- [Task description] Make an exact copy of every record that follows.

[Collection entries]
--------------------

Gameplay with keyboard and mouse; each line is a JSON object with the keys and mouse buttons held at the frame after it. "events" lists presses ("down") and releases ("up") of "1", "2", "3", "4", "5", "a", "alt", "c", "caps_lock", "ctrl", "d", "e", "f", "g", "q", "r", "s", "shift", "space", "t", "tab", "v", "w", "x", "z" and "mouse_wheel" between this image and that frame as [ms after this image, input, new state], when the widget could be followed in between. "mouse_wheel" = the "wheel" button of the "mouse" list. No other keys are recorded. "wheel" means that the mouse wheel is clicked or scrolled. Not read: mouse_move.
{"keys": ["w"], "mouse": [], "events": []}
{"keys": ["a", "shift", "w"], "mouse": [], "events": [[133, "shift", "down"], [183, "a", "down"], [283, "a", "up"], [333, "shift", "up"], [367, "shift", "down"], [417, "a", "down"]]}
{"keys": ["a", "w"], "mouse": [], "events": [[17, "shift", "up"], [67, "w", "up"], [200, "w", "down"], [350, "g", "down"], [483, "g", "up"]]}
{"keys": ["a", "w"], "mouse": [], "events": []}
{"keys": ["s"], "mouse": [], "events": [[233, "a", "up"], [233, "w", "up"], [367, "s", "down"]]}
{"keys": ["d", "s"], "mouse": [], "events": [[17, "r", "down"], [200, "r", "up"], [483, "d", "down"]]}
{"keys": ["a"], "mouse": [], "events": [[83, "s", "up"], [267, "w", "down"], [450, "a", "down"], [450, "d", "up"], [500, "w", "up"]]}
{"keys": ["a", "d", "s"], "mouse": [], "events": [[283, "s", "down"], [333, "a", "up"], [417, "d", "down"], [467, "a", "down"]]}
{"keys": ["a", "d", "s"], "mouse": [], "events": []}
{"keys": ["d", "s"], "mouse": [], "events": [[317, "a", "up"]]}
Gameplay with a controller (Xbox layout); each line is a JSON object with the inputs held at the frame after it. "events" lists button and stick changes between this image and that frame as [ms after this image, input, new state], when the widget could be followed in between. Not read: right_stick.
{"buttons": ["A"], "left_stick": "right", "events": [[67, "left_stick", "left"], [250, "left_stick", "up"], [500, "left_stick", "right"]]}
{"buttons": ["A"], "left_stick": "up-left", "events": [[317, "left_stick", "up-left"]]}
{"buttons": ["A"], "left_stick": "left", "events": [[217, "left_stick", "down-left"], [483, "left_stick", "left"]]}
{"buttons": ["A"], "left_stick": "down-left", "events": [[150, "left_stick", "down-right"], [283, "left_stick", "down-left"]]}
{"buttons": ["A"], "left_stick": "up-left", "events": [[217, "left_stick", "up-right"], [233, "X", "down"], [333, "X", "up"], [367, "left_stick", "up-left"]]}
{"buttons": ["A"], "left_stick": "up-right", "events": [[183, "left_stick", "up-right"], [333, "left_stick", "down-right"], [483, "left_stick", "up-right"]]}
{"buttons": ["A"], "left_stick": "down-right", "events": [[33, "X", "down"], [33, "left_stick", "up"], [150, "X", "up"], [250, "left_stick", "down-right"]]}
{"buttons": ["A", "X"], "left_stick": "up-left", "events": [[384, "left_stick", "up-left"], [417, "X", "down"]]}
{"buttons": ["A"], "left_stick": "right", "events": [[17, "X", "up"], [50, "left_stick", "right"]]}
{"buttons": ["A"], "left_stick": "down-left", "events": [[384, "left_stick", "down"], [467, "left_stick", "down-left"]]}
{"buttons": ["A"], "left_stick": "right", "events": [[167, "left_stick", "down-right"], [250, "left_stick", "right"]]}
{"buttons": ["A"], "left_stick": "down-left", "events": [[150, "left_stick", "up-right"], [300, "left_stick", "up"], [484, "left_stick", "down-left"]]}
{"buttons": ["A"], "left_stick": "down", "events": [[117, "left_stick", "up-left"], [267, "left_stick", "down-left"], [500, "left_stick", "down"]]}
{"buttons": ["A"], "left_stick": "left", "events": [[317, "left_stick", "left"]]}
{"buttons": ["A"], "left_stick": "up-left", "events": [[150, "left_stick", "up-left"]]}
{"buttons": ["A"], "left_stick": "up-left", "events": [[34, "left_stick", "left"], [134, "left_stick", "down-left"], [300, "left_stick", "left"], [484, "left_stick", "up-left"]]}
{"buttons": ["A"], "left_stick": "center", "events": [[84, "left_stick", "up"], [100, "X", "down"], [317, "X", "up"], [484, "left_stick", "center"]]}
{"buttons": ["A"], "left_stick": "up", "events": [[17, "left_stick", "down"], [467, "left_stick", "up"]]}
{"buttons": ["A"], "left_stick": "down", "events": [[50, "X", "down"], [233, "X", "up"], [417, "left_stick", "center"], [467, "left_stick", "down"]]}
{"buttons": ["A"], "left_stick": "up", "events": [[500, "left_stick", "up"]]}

--------------------

- [Answer area]
Gameplay with keyboard and mouse; each line is a JSON object with the keys and mouse buttons held at the frame after it. "events" lists presses ("down") and releases ("up") of "1", "2", "3", "4", "5", "a", "alt", "c", "caps_lock", "ctrl", "d", "e", "f", "g", "q", "r", "s", "shift", "space", "t", "tab", "v", "w", "x", "z" and "mouse_wheel" between this image and that frame as [ms after this image, input, new state], when the widget could be followed in between. "mouse_wheel" = the "wheel" button of the "mouse" list. No other keys are recorded. "wheel" means that the mouse wheel is clicked or scrolled. Not read: mouse_move.
{"keys": ["w"], "mouse": [], "events": []}
{"keys": ["a", "shift", "w"], "mouse": [], "events": [[133, "shift", "down"], [183, "a", "down"], [283, "a", "up"], [333, "shift", "up"], [367, "shift", "down"], [417, "a", "down"]]}
{"keys": ["a", "w"], "mouse": [], "events": [[17, "shift", "up"], [67, "w", "up"], [200, "w", "down"], [350, "g", "down"], [483, "g", "up"]]}
{"keys": ["a", "w"], "mouse": [], "events": []}
{"keys": ["s"], "mouse": [], "events": [[233, "a", "up"], [233, "w", "up"], [367, "s", "down"]]}
{"keys": ["d", "s"], "mouse": [], "events": [[17, "r", "down"], [200, "r", "up"], [483, "d", "down"]]}
{"keys": ["a"], "mouse": [], "events": [[83, "s", "up"], [267, "w", "down"], [450, "a", "down"], [450, "d", "up"], [500, "w", "up"]]}
{"keys": ["a", "d", "s"], "mouse": [], "events": [[283, "s", "down"], [333, "a", "up"], [417, "d", "down"], [467, "a", "down"]]}
{"keys": ["a", "d", "s"], "mouse": [], "events": []}
{"keys": ["d", "s"], "mouse": [], "events": [[317, "a", "up"]]}
Gameplay with a controller (Xbox layout); each line is a JSON object with the inputs held at the frame after it. "events" lists button and stick changes between this image and that frame as [ms after this image, input, new state], when the widget could be followed in between. Not read: right_stick.
{"buttons": ["A"], "left_stick": "right", "events": [[67, "left_stick", "left"], [250, "left_stick", "up"], [500, "left_stick", "right"]]}
{"buttons": ["A"], "left_stick": "up-left", "events": [[317, "left_stick", "up-left"]]}
{"buttons": ["A"], "left_stick": "left", "events": [[217, "left_stick", "down-left"], [483, "left_stick", "left"]]}
{"buttons": ["A"], "left_stick": "down-left", "events": [[150, "left_stick", "down-right"], [283, "left_stick", "down-left"]]}
{"buttons": ["A"], "left_stick": "up-left", "events": [[217, "left_stick", "up-right"], [233, "X", "down"], [333, "X", "up"], [367, "left_stick", "up-left"]]}
{"buttons": ["A"], "left_stick": "up-right", "events": [[183, "left_stick", "up-right"], [333, "left_stick", "down-right"], [483, "left_stick", "up-right"]]}
{"buttons": ["A"], "left_stick": "down-right", "events": [[33, "X", "down"], [33, "left_stick", "up"], [150, "X", "up"], [250, "left_stick", "down-right"]]}
{"buttons": ["A", "X"], "left_stick": "up-left", "events": [[384, "left_stick", "up-left"], [417, "X", "down"]]}
{"buttons": ["A"], "left_stick": "right", "events": [[17, "X", "up"], [50, "left_stick", "right"]]}
{"buttons": ["A"], "left_stick": "down-left", "events": [[384, "left_stick", "down"], [467, "left_stick", "down-left"]]}
{"buttons": ["A"], "left_stick": "right", "events": [[167, "left_stick", "down-right"], [250, "left_stick", "right"]]}
{"buttons": ["A"], "left_stick": "down-left", "events": [[150, "left_stick", "up-right"], [300, "left_stick", "up"], [484, "left_stick", "down-left"]]}
{"buttons": ["A"], "left_stick": "down", "events": [[117, "left_stick", "up-left"], [267, "left_stick", "down-left"], [500, "left_stick", "down"]]}
{"buttons": ["A"], "left_stick": "left", "events": [[317, "left_stick", "left"]]}
{"buttons": ["A"], "left_stick": "up-left", "events": [[150, "left_stick", "up-left"]]}
{"buttons": ["A"], "left_stick": "up-left", "events": [[34, "left_stick", "left"], [134, "left_stick", "down-left"], [300, "left_stick", "left"], [484, "left_stick", "up-left"]]}
{"buttons": ["A"], "left_stick": "center", "events": [[84, "left_stick", "up"], [100, "X", "down"], [317, "X", "up"], [484, "left_stick", "center"]]}
{"buttons": ["A"], "left_stick": "up", "events": [[17, "left_stick", "down"], [467, "left_stick", "up"]]}
{"buttons": ["A"], "left_stick": "down", "events": [[50, "X", "down"], [233, "X", "up"], [417, "left_stick", "center"], [467, "left_stick", "down"]]}
{"buttons": ["A"], "left_stick": "up", "events": [[500, "left_stick", "up"]]}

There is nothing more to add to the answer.